2倍のGd-センサーソリューションの調製
- アッセイ緩衝液を調製し(20mMのHEPES、2mMのMgCl 2を、150mMのNaCl、5mMのKClを)。 NaOHおよびHClでpHに〜7.4に調整し、0.2μmのPES膜で滅菌使い捨てボトルトップフィルターでろ過します。滅菌瓶に保管してください。濾過し、(室温で)適切に保存されている場合、バッファはこれまで、2年間安定です。
- (ステップ1.2から)のGd-アプタマー原液の1μLおよびアッセイ緩衝液497μL(ステップ1.2から)QS原液の2μLに希釈します。ボルテックスを用いてよく混ぜます。 2XのGdセンサ液中の濃度は、それぞれ、200 nmおよび400 nMです。

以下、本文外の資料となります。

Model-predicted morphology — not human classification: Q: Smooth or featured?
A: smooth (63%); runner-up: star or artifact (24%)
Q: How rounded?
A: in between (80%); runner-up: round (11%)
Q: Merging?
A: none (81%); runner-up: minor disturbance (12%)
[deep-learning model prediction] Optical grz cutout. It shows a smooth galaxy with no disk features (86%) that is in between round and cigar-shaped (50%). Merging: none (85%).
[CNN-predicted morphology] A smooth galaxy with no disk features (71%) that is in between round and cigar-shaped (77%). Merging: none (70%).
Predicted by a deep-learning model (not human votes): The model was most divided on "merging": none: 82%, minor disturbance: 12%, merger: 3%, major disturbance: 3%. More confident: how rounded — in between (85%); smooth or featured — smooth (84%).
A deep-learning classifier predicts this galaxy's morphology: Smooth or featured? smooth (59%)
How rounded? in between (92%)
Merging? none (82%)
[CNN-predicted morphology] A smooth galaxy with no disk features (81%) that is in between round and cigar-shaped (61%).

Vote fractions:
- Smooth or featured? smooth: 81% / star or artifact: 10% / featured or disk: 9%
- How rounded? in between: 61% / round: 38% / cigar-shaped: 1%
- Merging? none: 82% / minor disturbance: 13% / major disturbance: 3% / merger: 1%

注: -検量線造影剤溶液のためのGd 3+の7様々な濃度のこの工程で調製したGd 2×センサー溶液の体積は、6をテストするのに十分である500μL、あります(ステップ3)。各サンプルは、384ウェルプレートに二連のウェルを与えます。- テストする必要のGd 3+ソリューションの数に応じて2倍のGd-センサーソリューションの音量を調整します。

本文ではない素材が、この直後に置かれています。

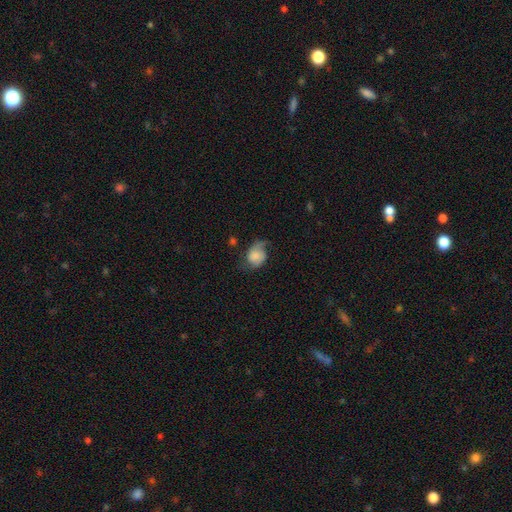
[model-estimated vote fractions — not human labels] Smooth or featured?
  - smooth: 51% *
  - featured or disk: 40%
  - star or artifact: 9%
How rounded?
  - in between: 57% *
  - round: 41%
  - cigar-shaped: 1%
Merging?
  - none: 42% *
  - minor disturbance: 33%
  - major disturbance: 23%
  - merger: 2%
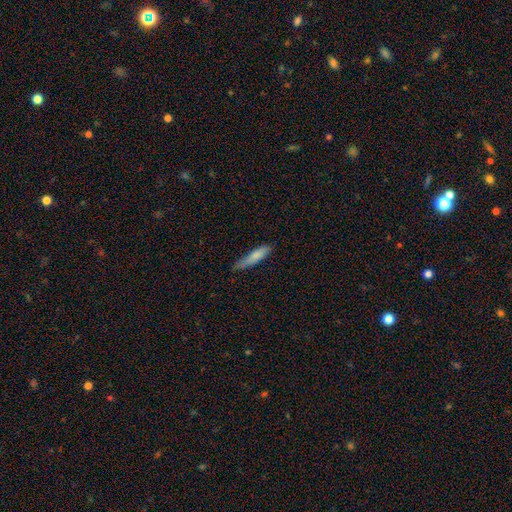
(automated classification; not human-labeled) The model was most divided on "merging": none: 66%, minor disturbance: 27%, major disturbance: 5%, merger: 2%. More confident: how rounded — cigar-shaped (82%); smooth or featured — smooth (78%).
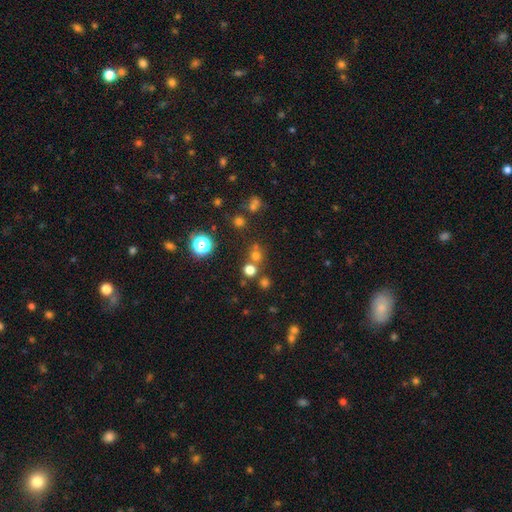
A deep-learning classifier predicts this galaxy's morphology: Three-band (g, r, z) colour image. It shows a smooth galaxy with no disk features (59%) that is round (87%). Merging: none (67%).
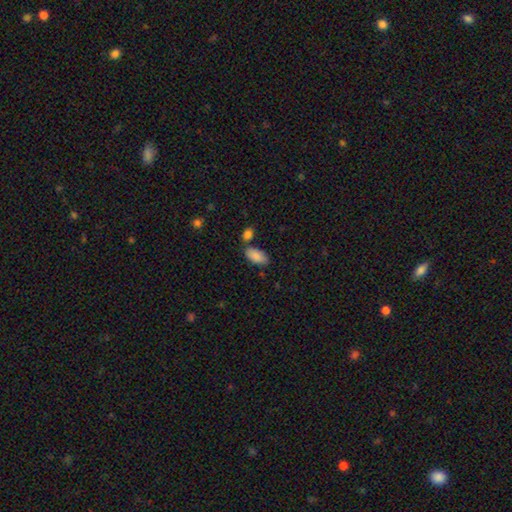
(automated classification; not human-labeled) This is clearly a smooth galaxy (89%). How rounded: clearly in between (93%). Merging: likely none (70%).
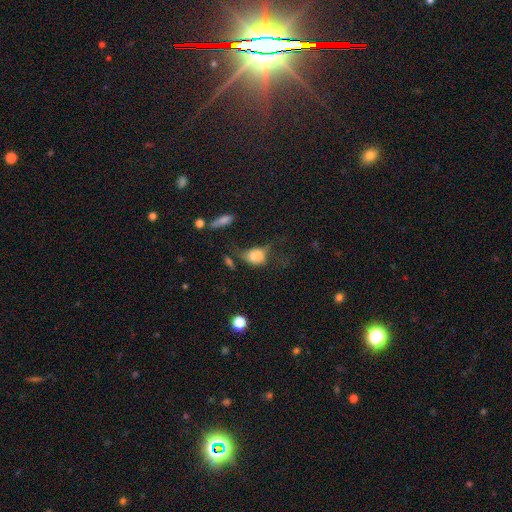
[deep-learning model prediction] The model was most divided on "merging": major disturbance: 40%, none: 24%, minor disturbance: 23%, merger: 13%. More confident: how rounded — in between (70%); smooth or featured — smooth (68%).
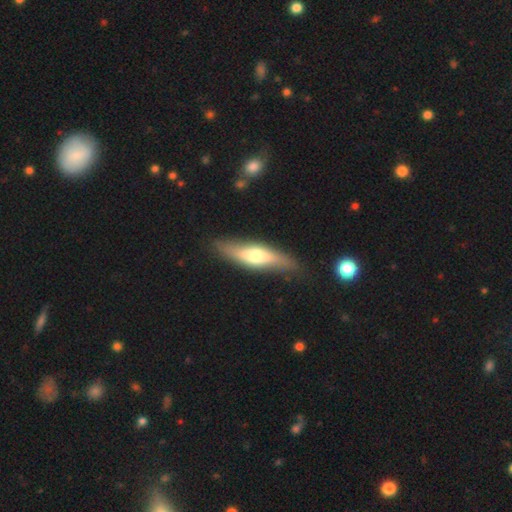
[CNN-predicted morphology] Smooth or featured: featured or disk — 47% (tied with smooth — 47%)
Merging: none — 82% (minor disturbance — 13%)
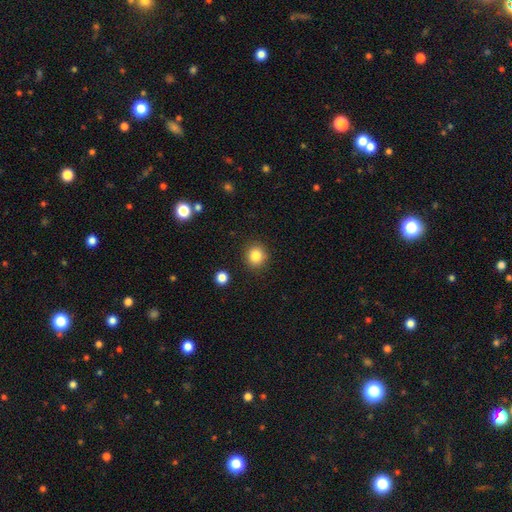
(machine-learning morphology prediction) smooth-or-featured: smooth: 84% | star or artifact: 11% | featured or disk: 5%
  how-rounded: round: 87% | in between: 12% | cigar-shaped: 1%
  merging: none: 89% | minor disturbance: 7% | major disturbance: 2% | merger: 2%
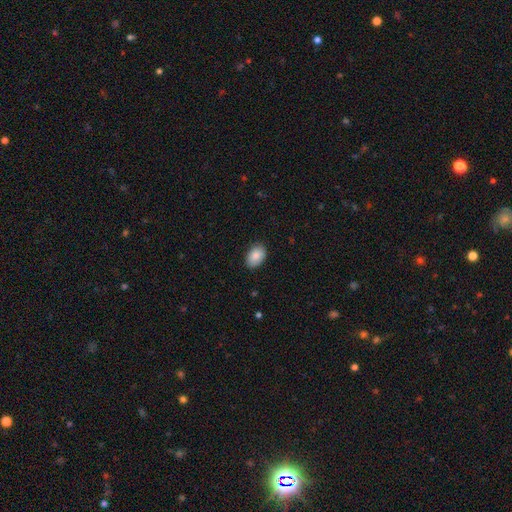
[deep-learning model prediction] A smooth galaxy with no disk features (88%) that is in between round and cigar-shaped (88%). Merging: none (87%).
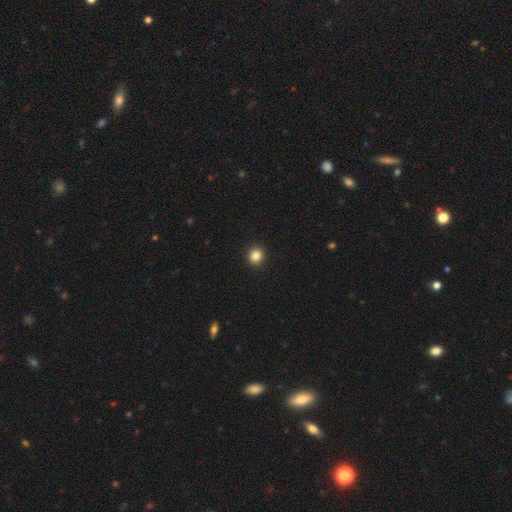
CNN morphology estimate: A smooth galaxy with no disk features (85%) that is round (92%).

Vote fractions:
- Smooth or featured? smooth: 85% / star or artifact: 11% / featured or disk: 4%
- How rounded? round: 92% / in between: 8% / cigar-shaped: 1%
- Merging? none: 94% / minor disturbance: 4% / major disturbance: 1% / merger: 1%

- 各チューブに50μLで、9 PCRチューブに2倍のGd-センサー・ソリューションを転送します。サーマルサイクラーにチューブを入れます。
- 95°Cまでのチューブ内の溶液を加熱するサーマルサイクラーにプログラムを設定し、5分間保持し、その後、ゆっくりの速度で(15分〜かけて25℃にソリューションを冷却〜0.05から0.1℃/秒)。加熱と冷却のサイクルは、GdのアプタマーとQS間の最適なハイブリダイゼーションを確実にすることです。不完全焼入れとセンサーの高いバックグラウンド蛍光の部分的なハイブリダイゼーションの結果。サーマルサイクラーを使用できない場合は、代わりに、湯浴を用いてこの処理を行います。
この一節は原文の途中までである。